Accept or reject edits before asking for another pass—each agent cycle may consume premium requests.

5. Set spending guardrails

Copilot does not enforce your product inference budget, but org admins can set Copilot policies.

Monitor premium request usage before month-end
Enterprise: disable agent mode for roles that only need inline
Enterprise: model allowlists — block Opus-class models for routine tiers
Individual: switch to inline when chat quota runs low

For metering and caps in products you ship, see Article I and Article IV.

Troubleshooting

Premium requests exhausted mid-month — agent mode and advanced chat defaults. Use inline/edits; new chat per task.

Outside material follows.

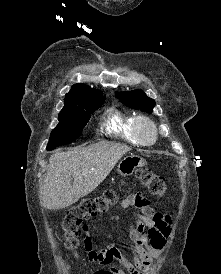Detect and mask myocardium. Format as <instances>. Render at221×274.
Here are the masks:
<instances>
[{"instance_id":"1","label":"myocardium","mask_w":221,"mask_h":274,"mask_svg":"<svg viewBox=\"0 0 221 274\" xmlns=\"http://www.w3.org/2000/svg\"><path fill=\"white\" fill-rule=\"evenodd\" d=\"M134 132L138 140L143 145H152L156 142L158 131L154 121L144 115L136 117L134 122Z\"/></svg>"}]
</instances>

High context, slow replies — @workspace or long chat thread. Narrow @ scope; new chat.

Agent loops — scope too broad. Stop; restate acceptance criteria; use Edits instead.

Org policy blocks model — admin allowlist. Request mid-tier default for daily work.

When Copilot optimization is not enough

Trimming Copilot usage does not fix production agent loops in your own API routes. If customer-facing features dominate spend, instrument with per-feature tags and apply Context hygiene, Prompt caching, and Output and RAG. Narev provides normalized USD across providers if you need cross-provider cost math.